Mais de quatro anos após a primeira sessão remota, o único critério para definir a natureza de uma sessão, se presencial ou remota, segue sendo a discricionariedade do presidente da Mesa. O presidente provavelmente irá argumentar que se for deixar essa decisão para o Plenário é muito provável que a maioria dos parlamentares se posicionem favoráveis a sessões remotas irrestritas. Ele não estaria errado, mas seria salutar que o eleitor pudesse julgar o posicionamento dos partidos e dos parlamentares individuais acerca dessa questão. Esse grau de accountability é negado enquanto a decisão fica restrita ao âmbito de decisões unilaterais do presidente. Em outras palavras, precisamos dar nomes aos pais e mães desse filho feio escondido por trás das decisões de Lira.

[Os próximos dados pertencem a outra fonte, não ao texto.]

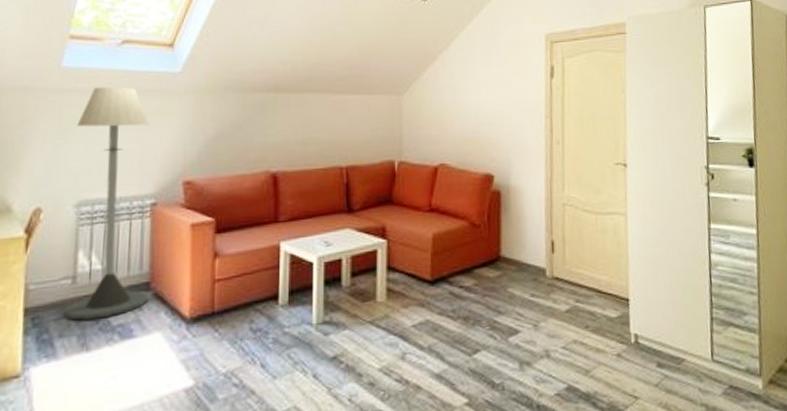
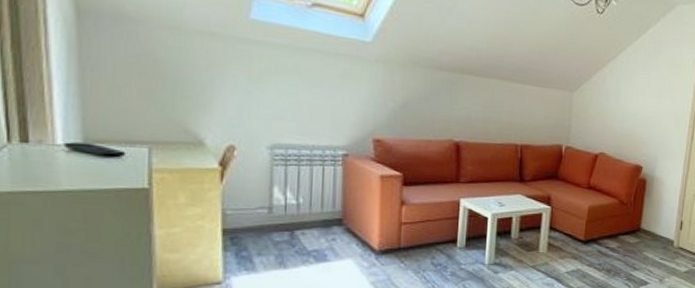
floor lamp: present [63,87,150,320] -> none [261,43,342,244]

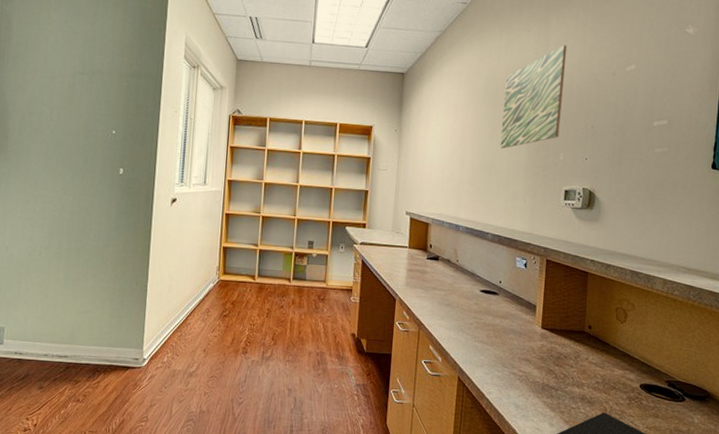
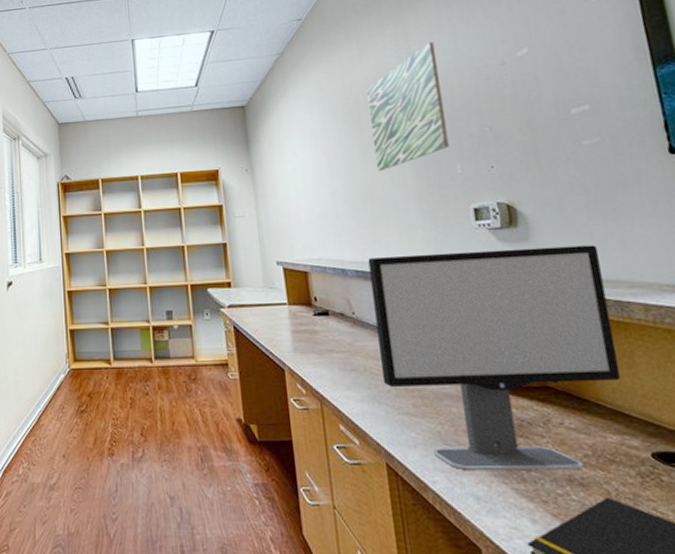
computer monitor: none [468,219,644,391] -> present [368,245,620,471]

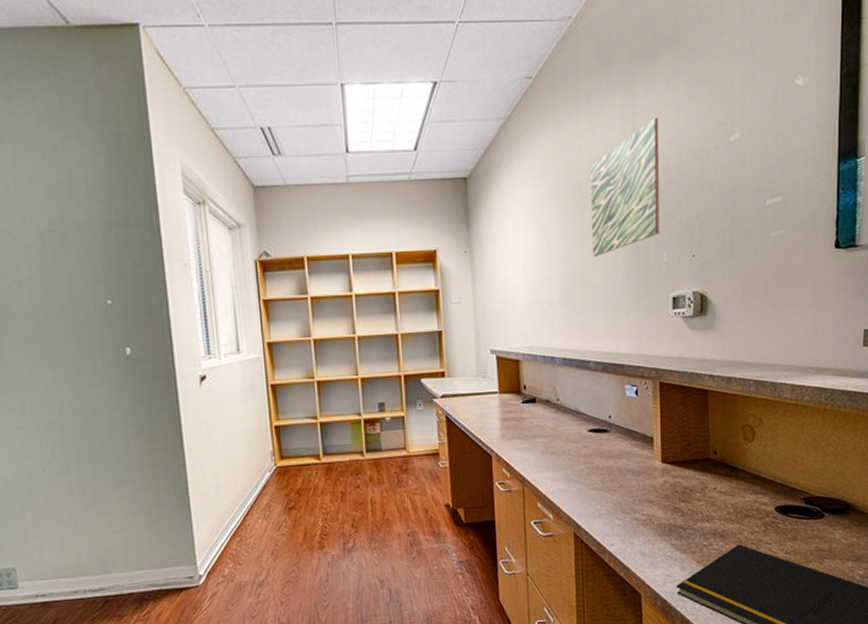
computer monitor: present [368,245,620,471] -> none [575,332,766,533]

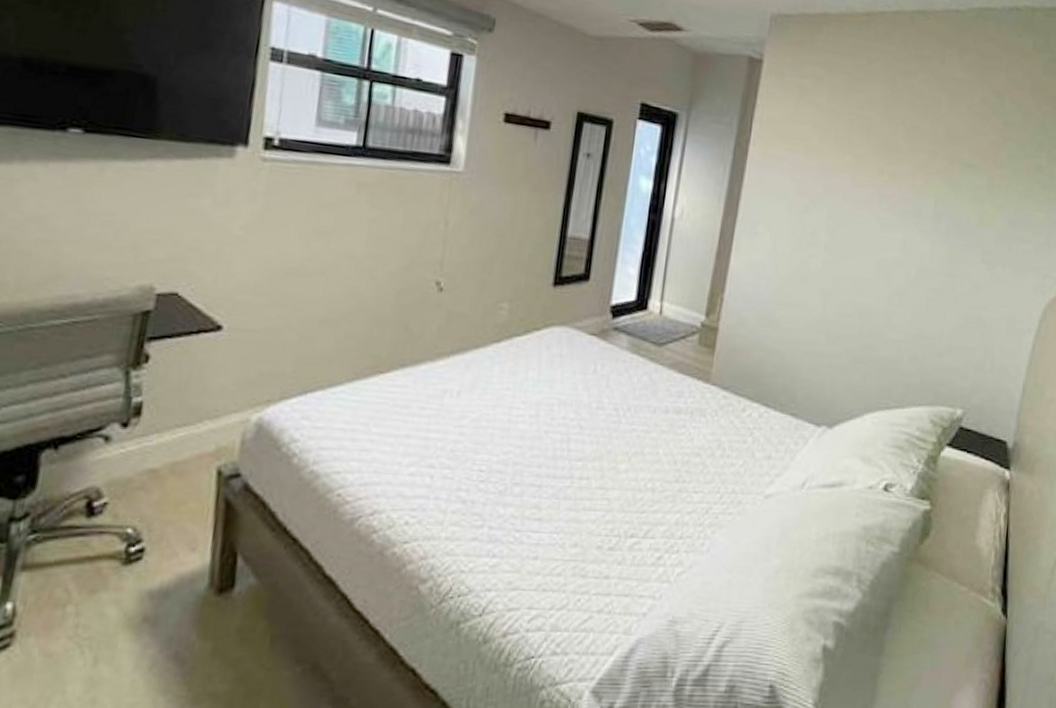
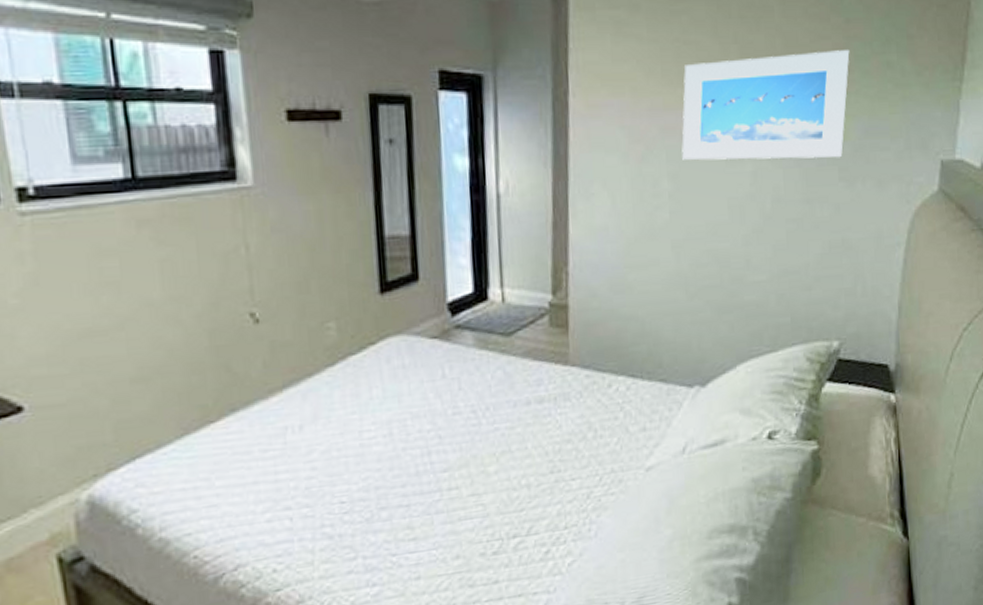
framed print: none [841,136,1005,242] -> present [681,50,850,161]

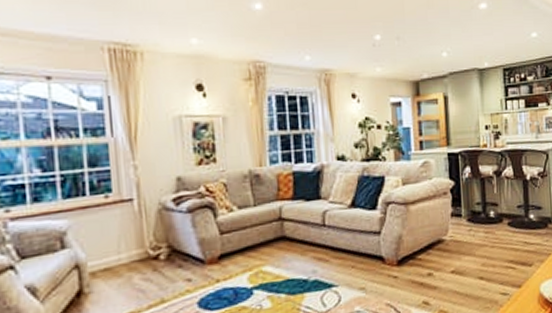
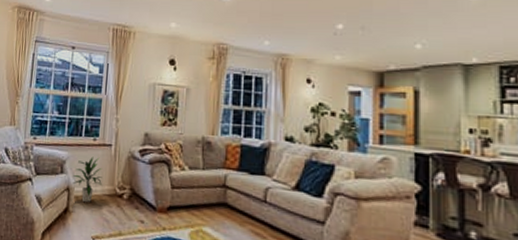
indoor plant: none [80,217,129,278] -> present [72,156,103,203]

As sessões remotas não são um problema per se. O problema é a discricionariedade. Na prática, o presidente tem na mão duas regras do jogo e pode escolher a que preferir. A falta de previsibilidade quanto a essas regras prejudica a institucionalização da Casa. Por outro lado, a ausência física dos parlamentares prejudica os trabalhos das comissões, que são as principais arenas informacionais e participativas da Casa. O enfraquecimento do sistema de comissões é mais um elemento que compromete as ferramentas de contrapeso internas da Casa e concentra poder na Mesa e no Plenário.
É preciso, portanto, pensar num sistema normativo que gere previsibilidade quanto às sessões remotas. Quais as justificativas possíveis para a realização desse tipo de sessão? Que tipo de proposições podem ser tratadas remotamente? Qual a antecedência que deve ser publicada a pauta de sessões remotas? É razoável que o quórum para aprovação de proposições no sistema remoto seja o mesmo de sessões presenciais? Da forma como está hoje, o Ato da Mesa não precisa sequer de justificativa e não é incomum que o Ato seja editado no mesmo dia que ocorre a sessão.

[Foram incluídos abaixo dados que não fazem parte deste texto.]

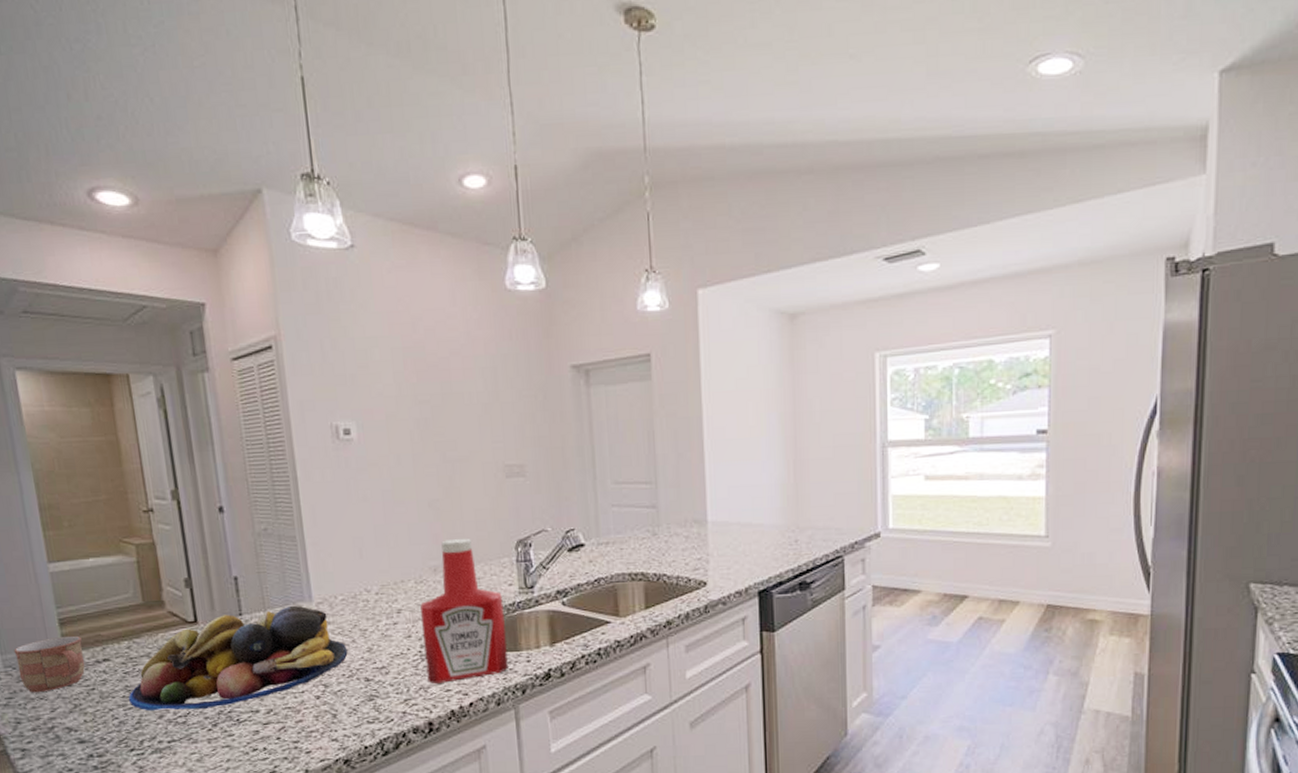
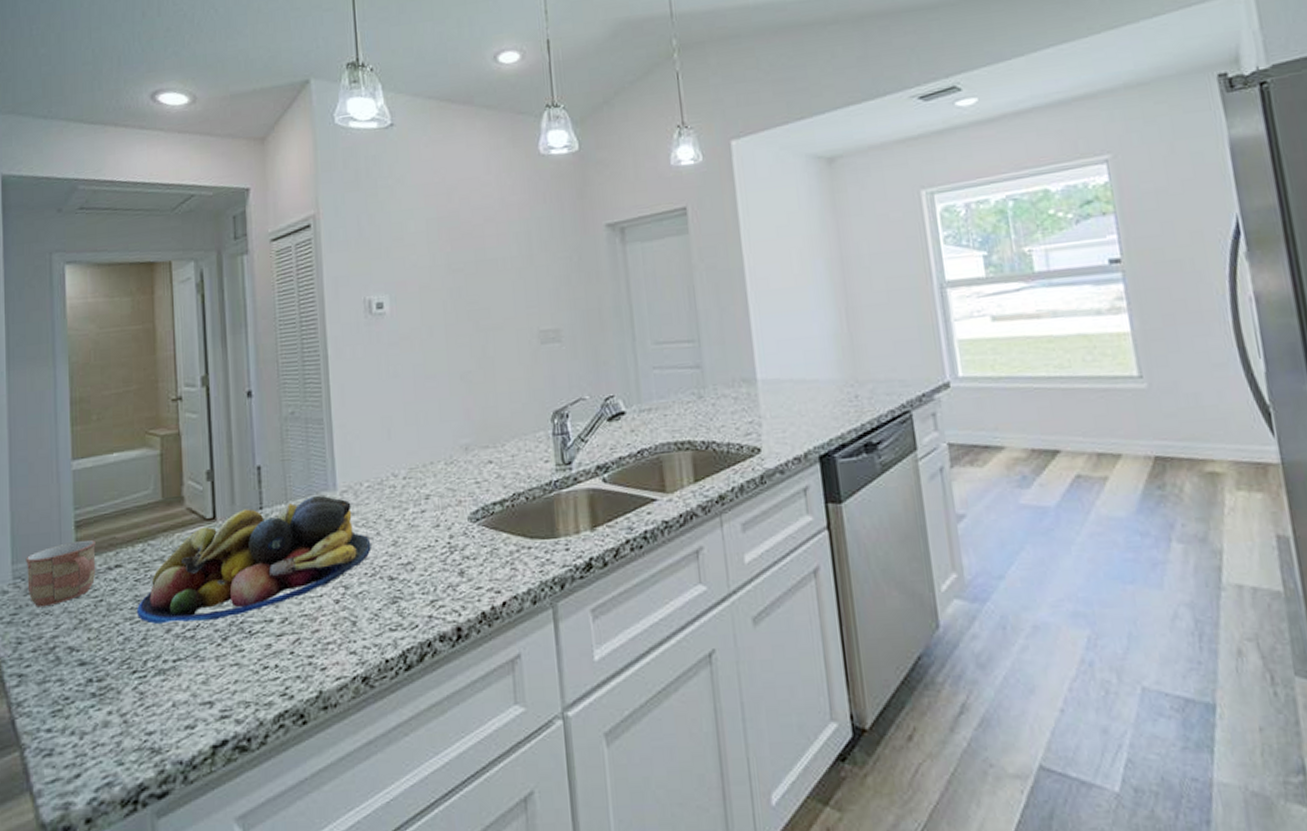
ketchup bottle: present [420,538,508,685] -> none [450,411,545,581]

É preciso que fique claro que não desconsideramos a importância da presença dos parlamentares nas suas bases eleitorais e do quão complexo é para os gabinetes balancear o trabalho parlamentar com o trabalho de base. Também cabe ressaltar que essa complexidade é desigual a depender do estado e da região do congressista, especialmente com a malha aérea reduzida após a pandemia. A questão, mais uma vez, é que os direitos das minorias parlamentares não sejam prejudicados em prol de um produtivismo legislativo vazio. Se boa parte do parlamento está envolvido em outras agendas que não a legislativa, é preferível que não haja sessão à realização de sessão sem a participação efetiva dos parlamentares. Estamos três anos atrasados na regulamentação das sessões remotas e a maior perdedora é a democracia.